Dr. Hardeep Singh and his Houston VA Patient Safety Center team are the recipients of the 2016 VA Health Services Research and Development Health System Impact Award, which honors VA-funded research that has directly and significantly impacted clinical practice or policy within the VA health care system. Singh is chief of the Health Policy, Quality and Informatics Program at the Houston VA Center for Innovations in Quality, Effectiveness and Safety and associate professor of medicine at Baylor College of Medicine.
The team’s research, aimed at reducing missed and delayed diagnoses, has impacted patient safety in the VA outpatient setting by strengthening communication and follow-up of test results, identifying and reducing diagnostic errors and refining use of the VA Computerized Patient Record System. The team has developed “trigger tools” to identify patients with missed or delayed follow-up of test results, safety assessment guides for electronic health records and decision-support software to improve patient follow-up.
This research has gained national and international recognition and established Singh and his team as a global leader in patient safety and diagnostic error reduction. The 2015 Institute of Medicine (now the National Academies of Sciences, Engineering and Medicine) report, “Improving Diagnosis in Healthcare,” was heavily influenced by several of the team’s publications in its description of what is known about diagnostic error and recommendations to improve the diagnostic process.
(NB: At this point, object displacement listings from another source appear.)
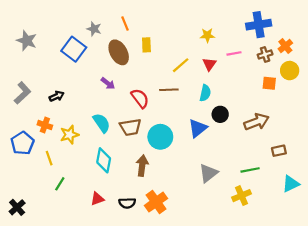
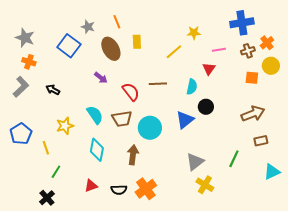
red triangle: (209, 64) -> (209, 69), moved
yellow line: (181, 65) -> (174, 52), moved
black arrow: (57, 96) -> (53, 90), turned -128
brown arrow: (256, 122) -> (253, 114), moved
orange cross: (45, 125) -> (29, 62), moved
green line: (250, 170) -> (234, 159), turned -54
yellow cross: (242, 196) -> (205, 185), moved, turned -36
black cross: (17, 207) -> (47, 198), moved

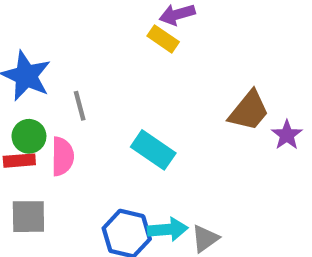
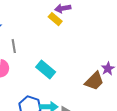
brown trapezoid: (249, 111) -> (94, 81), moved

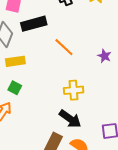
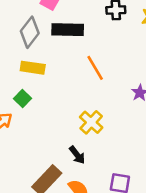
yellow cross: (74, 90) -> (91, 122), turned 30
black arrow: (70, 119) -> (77, 155), size x0.7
Additionally, the team’s work has had tremendous impact on the public and has been highlighted by the New York Times, Washington Post, U.S. News & World Report and Wall Street Journal.
“Diagnosis is one of the most important tasks performed by physicians,” said Singh. “It is gratifying to do research that aims to make a difference in patient outcomes and improves the system in which we practice. We are grateful that our work has received such an honor.”
At the VA, he recently co-developed the national policy and guidance on communication of test results to patients and providers, now in place at all 150-plus VA facilities and impacting care for millions of veterans.
Singh and his Houston VA Patient Safety Center team are part of the Houston VA Health Services Research and Development Center for Innovations in Quality, Effectiveness and Safety, based at the Michael E. DeBakey VA Medical Center and Baylor College of Medicine. Established in 2007, the Patient Safety Center includes experts from cognitive psychology, computer science, human factors engineering, social sciences, internal medicine and clinical informatics and has the support of the VA National Center for Patient Safety.
Through several multidisciplinary research projects, the team has examined many cognitive and systems factors related to improving diagnosis. Together, they developed computerized algorithms to allow identification of patients at risk of having delayed diagnoses for various forms of cancer and several toolkits and strategies to help clinicians safely manage diagnostic test results.
The imperative of improving the safety of the diagnostic process is now an international one. The World Health Organization recently recognized diagnostic errors as a high-priority problem in primary care and invited Singh to help develop a guidance document on the topic. Singh recently led an article in BMJ Quality & Safety, “The Global Burden of Diagnostic Errors in Primary Care,” which recommended that WHO convene relevant leaders, experts, policymakers and clinicians to address the common challenges and opportunities to reduce diagnostic error.
Singh has received considerable national recognition for his work, receiving the AcademyHealth Alice S. Hersh New Investigator Award for high-impact research in 2012 and the Presidential Early Career Award for Scientists and Engineers from President Obama in 2014.